Please revise the records from their start through the line containing "var sketch = newSketch(context, id", changing every "Q0" to "planeQuery" and keeping everything else the same. Return only those lines.

Available records:

☆ ☆ ☆ ☆ ☆

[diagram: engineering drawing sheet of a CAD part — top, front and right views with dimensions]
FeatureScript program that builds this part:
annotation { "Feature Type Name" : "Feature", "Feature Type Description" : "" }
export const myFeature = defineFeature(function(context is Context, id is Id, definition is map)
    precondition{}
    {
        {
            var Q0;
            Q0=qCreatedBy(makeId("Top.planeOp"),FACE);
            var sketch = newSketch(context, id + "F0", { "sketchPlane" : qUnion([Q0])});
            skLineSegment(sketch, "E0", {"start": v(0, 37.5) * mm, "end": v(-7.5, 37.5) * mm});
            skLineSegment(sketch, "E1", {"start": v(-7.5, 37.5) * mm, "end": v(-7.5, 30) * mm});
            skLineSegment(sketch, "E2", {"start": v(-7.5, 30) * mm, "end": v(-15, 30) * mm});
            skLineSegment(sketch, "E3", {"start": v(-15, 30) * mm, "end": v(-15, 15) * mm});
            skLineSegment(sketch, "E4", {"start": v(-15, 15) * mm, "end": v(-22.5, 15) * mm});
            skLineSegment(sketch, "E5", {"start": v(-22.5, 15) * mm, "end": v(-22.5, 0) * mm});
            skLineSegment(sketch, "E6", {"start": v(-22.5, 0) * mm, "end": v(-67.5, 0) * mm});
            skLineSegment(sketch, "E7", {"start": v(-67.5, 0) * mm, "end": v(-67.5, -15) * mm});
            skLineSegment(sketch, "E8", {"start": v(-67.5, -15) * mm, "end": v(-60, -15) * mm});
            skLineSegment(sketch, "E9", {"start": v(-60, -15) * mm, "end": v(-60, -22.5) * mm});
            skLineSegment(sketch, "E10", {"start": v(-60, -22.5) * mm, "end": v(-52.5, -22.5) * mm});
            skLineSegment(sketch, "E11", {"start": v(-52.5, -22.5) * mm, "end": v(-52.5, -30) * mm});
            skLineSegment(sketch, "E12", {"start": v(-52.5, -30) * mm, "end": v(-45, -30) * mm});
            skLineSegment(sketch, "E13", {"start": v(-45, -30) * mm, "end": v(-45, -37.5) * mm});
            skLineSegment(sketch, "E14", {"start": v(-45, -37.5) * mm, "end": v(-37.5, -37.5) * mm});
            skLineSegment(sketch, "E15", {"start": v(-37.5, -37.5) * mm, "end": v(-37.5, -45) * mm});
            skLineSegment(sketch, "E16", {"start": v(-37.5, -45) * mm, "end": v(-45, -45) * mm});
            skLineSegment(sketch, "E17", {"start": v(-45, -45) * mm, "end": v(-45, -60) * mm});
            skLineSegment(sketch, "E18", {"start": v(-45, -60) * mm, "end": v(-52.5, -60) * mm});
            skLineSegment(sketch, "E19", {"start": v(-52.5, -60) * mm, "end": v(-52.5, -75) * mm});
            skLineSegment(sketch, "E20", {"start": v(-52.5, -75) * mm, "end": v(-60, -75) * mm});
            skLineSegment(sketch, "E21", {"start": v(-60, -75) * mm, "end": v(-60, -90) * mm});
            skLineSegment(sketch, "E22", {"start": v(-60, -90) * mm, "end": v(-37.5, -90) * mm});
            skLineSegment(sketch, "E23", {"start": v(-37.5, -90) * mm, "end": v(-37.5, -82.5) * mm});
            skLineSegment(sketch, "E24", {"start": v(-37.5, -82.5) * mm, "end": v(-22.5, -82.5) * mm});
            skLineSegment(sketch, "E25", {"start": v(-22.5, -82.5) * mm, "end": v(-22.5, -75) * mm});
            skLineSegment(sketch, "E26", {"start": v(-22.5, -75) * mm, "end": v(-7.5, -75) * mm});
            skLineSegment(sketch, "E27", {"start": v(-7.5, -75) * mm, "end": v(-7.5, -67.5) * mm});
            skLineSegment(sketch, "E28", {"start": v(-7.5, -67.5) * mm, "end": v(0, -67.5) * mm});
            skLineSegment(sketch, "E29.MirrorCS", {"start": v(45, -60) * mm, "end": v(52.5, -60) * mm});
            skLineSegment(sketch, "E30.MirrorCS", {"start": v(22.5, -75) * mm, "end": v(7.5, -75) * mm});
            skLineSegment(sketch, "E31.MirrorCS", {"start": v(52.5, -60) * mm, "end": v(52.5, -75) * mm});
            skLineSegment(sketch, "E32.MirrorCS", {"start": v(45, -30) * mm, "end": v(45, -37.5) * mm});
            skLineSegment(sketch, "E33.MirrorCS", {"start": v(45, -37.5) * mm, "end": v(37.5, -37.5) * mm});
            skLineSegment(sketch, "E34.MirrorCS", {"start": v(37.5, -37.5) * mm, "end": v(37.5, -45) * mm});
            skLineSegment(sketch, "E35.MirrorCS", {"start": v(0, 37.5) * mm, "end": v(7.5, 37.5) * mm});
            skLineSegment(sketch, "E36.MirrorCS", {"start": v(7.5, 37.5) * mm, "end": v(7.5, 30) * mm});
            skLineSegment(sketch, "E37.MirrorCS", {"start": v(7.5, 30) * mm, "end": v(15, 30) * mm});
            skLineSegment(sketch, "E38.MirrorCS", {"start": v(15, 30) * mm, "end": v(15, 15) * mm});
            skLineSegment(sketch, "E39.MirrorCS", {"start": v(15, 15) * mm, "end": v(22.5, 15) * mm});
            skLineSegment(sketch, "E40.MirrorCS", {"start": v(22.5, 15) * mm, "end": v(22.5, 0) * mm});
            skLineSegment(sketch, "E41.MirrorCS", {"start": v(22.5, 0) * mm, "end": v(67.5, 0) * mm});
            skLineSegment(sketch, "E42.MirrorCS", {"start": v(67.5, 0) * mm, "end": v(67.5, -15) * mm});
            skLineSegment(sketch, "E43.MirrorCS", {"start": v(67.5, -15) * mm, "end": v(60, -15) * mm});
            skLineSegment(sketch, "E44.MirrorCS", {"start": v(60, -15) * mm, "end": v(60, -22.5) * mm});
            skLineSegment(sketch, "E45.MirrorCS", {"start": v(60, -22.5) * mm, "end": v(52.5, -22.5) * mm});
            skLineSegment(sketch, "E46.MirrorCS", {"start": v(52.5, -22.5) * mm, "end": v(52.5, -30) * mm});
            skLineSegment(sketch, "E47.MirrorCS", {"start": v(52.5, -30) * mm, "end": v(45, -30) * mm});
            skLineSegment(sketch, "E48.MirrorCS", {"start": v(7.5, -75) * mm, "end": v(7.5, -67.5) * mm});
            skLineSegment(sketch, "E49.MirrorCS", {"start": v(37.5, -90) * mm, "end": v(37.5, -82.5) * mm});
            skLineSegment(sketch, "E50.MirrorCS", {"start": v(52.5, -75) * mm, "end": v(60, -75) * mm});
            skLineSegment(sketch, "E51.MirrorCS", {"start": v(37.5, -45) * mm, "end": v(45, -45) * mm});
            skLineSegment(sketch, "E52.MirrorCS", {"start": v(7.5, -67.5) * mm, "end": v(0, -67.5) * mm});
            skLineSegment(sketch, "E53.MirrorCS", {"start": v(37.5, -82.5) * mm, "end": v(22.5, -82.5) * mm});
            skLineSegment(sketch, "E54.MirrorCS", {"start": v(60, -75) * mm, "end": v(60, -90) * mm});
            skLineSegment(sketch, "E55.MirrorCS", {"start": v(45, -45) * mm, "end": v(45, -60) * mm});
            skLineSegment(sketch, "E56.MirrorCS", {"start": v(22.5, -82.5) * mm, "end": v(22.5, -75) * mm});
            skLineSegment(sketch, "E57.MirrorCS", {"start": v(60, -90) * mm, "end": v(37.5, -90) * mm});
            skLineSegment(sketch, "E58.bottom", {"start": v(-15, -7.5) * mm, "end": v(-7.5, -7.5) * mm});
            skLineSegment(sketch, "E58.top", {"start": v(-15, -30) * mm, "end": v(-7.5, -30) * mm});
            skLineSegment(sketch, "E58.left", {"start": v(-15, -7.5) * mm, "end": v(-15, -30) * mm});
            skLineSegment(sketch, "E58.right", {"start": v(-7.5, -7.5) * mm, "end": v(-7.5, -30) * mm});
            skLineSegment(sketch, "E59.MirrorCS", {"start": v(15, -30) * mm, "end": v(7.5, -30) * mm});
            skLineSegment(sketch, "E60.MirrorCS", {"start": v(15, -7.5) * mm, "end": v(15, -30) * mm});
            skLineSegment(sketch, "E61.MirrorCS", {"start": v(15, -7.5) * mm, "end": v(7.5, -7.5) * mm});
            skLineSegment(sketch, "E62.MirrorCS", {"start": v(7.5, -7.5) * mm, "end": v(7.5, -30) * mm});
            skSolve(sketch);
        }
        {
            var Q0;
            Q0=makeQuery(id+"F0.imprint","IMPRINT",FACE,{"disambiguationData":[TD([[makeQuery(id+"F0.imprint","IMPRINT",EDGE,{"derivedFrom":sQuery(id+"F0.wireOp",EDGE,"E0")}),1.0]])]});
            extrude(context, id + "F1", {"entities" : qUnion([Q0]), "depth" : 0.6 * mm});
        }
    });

☆ ☆ ☆ ☆ ☆

Result of the exercise:
[diagram: engineering drawing sheet of a CAD part — top, front and right views with dimensions]
FeatureScript program that builds this part:
annotation { "Feature Type Name" : "Feature", "Feature Type Description" : "" }
export const myFeature = defineFeature(function(context is Context, id is Id, definition is map)
    precondition{}
    {
        {
            var planeQuery;
            planeQuery=qCreatedBy(makeId("Top.planeOp"),FACE);
            var sketch = newSketch(context, id + "F0", { "sketchPlane" : qUnion([planeQuery])});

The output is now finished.